The last time I paid my brothel a visit, I left feeling much better about myself. No, not because of the clothes-pegs-on-earlobes thing Luscious Lulu likes doing. Frankly, I find that whole S&M routine disgusting. And immoral. It’s a good thing that I’m close to completing the scientific study I’ve been conducting in brothels for the past seventeen years.
The reason I was feeling good is because I discovered that I’m not as weird as I thought I was. You see, I have this … thing — this uncontrollable urge to pick up litter. If I see a piece of paper on the floor, it takes incredible restraint for me not to pick it up. I know what you’re thinking: “what’s wrong with that?” Let’s just say that there’s a very thin line between being a conscientious, responsible citizen and being the weirdo crawling on his hands and knees on the Bedford Centre floor, picking up Pick ‘n Pay cash slips. That’s how it started for most Sterkfontein Mental Health Facility residents.
Anyway, back to the whorehouse. When I arrived, I found all the … er, employees of that high-calibre establishment scattered all over the grounds, picking up litter under Madame Fifi’s supervision. God bless her three-breasted soul. Upon inquiring what this was all about, she explained that she ran a tight ship and no clients of hers were going to get “serviced” in a pigsty. To quote her, “Goddamnit, we might be low-down dirty whores but we’re not going to wallow in filth.” I got a lump in my throat. I mean, if I had to make a career change, I’d hate to perform fellatio with a heavy heart because of papers strewn all over the lawn.
Hallucinations aside, obsessive-compulsive disorder is not a laughing matter. Well, not funny “ha ha” in any case. One of the ways in which my particular brand of OCD manifests itself is in my extreme lack of tolerance for dripping taps. My wife can vouch for the fact that on particularly bad days I walk around the house inspecting every tap. All eleven of them. I know, I know. What kind of man even knows how many taps he has in his house?

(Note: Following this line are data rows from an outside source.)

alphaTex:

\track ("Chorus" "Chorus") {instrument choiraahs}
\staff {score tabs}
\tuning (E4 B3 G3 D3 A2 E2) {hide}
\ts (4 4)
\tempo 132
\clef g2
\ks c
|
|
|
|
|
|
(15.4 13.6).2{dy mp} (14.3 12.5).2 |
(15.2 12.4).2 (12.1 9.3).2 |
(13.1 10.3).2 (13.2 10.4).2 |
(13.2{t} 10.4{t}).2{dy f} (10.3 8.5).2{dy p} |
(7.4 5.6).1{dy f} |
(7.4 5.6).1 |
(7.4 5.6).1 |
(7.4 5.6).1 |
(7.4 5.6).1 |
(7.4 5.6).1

In any case, on those days when my OCD is really acting up, I go around placing my open palm underneath each faucet. If there’s a wet ring of water, I emit a sharp gasp and instigate a thorough investigation to unearth the culprit. It’s always the four-year-old Tamil insurgent. The uncivilized bastard. His own brand of OCD compels him to wash his hands every two hours or so. A right regular serial killer in the making.
I can imagine the horror on your face, dear reader. This is a disturbing piece. And it gets worse. A few years ago I was driving through the Umngeni Valley village where I used to teach. In my peripheral vision I caught a glimpse of one of those communal taps Ronnie Kasrils thought was a fantastic idea when he first installed running water in the area. The unimaginative commie degenerate. What a retarded idea. Villagers who never experienced running water before were always going to treat communal taps like they would a fountain. It’s their only point of reference. The tap in question was practically open 24/7.
On this particular day the water was gushing out at full blast without a soul in sight. Aaargh! The stretch of road I was driving on is the narrow, winding road running parallel to the Umngeni River, leading to Nagle Dam. Dusi enthusiasts know what I’m talking about. U-turn impossible. So I drove on for another 3km until I reached the first safe spot to turn. I then drove back 3km. By the time I got back, a woman was in the tap vicinity, just starting on her laundry. Tap still at full blast. Woman unmoved.
“Sphukuphuku ndini, umpompi awuwuvali ngani kodwa?” [“Dear gentle lady, why is the tap running?”]
“Lalela la wena Khandakhulu, awuhlukane nami uvale umpompi mawukuhlupha” [“Talk to the hand!”]
You will be glad to hear that, after about nine months of petitioning the human mountain of a ward counsellor, they finally replaced the twist-on tap with one of those press faucets. You will, however, be horrified to learn that some innovative genius “solved” this “problem” by installing a plank-and-wire contraption that one could place over the press mechanism of the tap. And then the good times were back at the Umngeni Falls. I have a very fuzzy recollection of the real reasons I quit teaching in that area. It was, after all, about 7 000 kilolitres of lager ago. I suspect that the perpetually running tap might have been the straw that broke this particular camel’s back.
South Africa has many serious challenges. In the greater scheme of things littering and dripping taps seem to pale in comparison to poverty, Aids, illiteracy, crime and the proliferation of Crocs-wearing men. But they are my favourite things to obsess over. Do not be surprised should you see this headline, “Writer perishes under a hail of bullets. Smoker being questioned”. That’s because one of these days I will grow sufficient cojones to confront an imbecile who flicks a cigarette stub out of his car window. And I will sommer just start banging his car with a wheel spanner.
But don’t worry about my sanity. My shrink has it under control. I swear.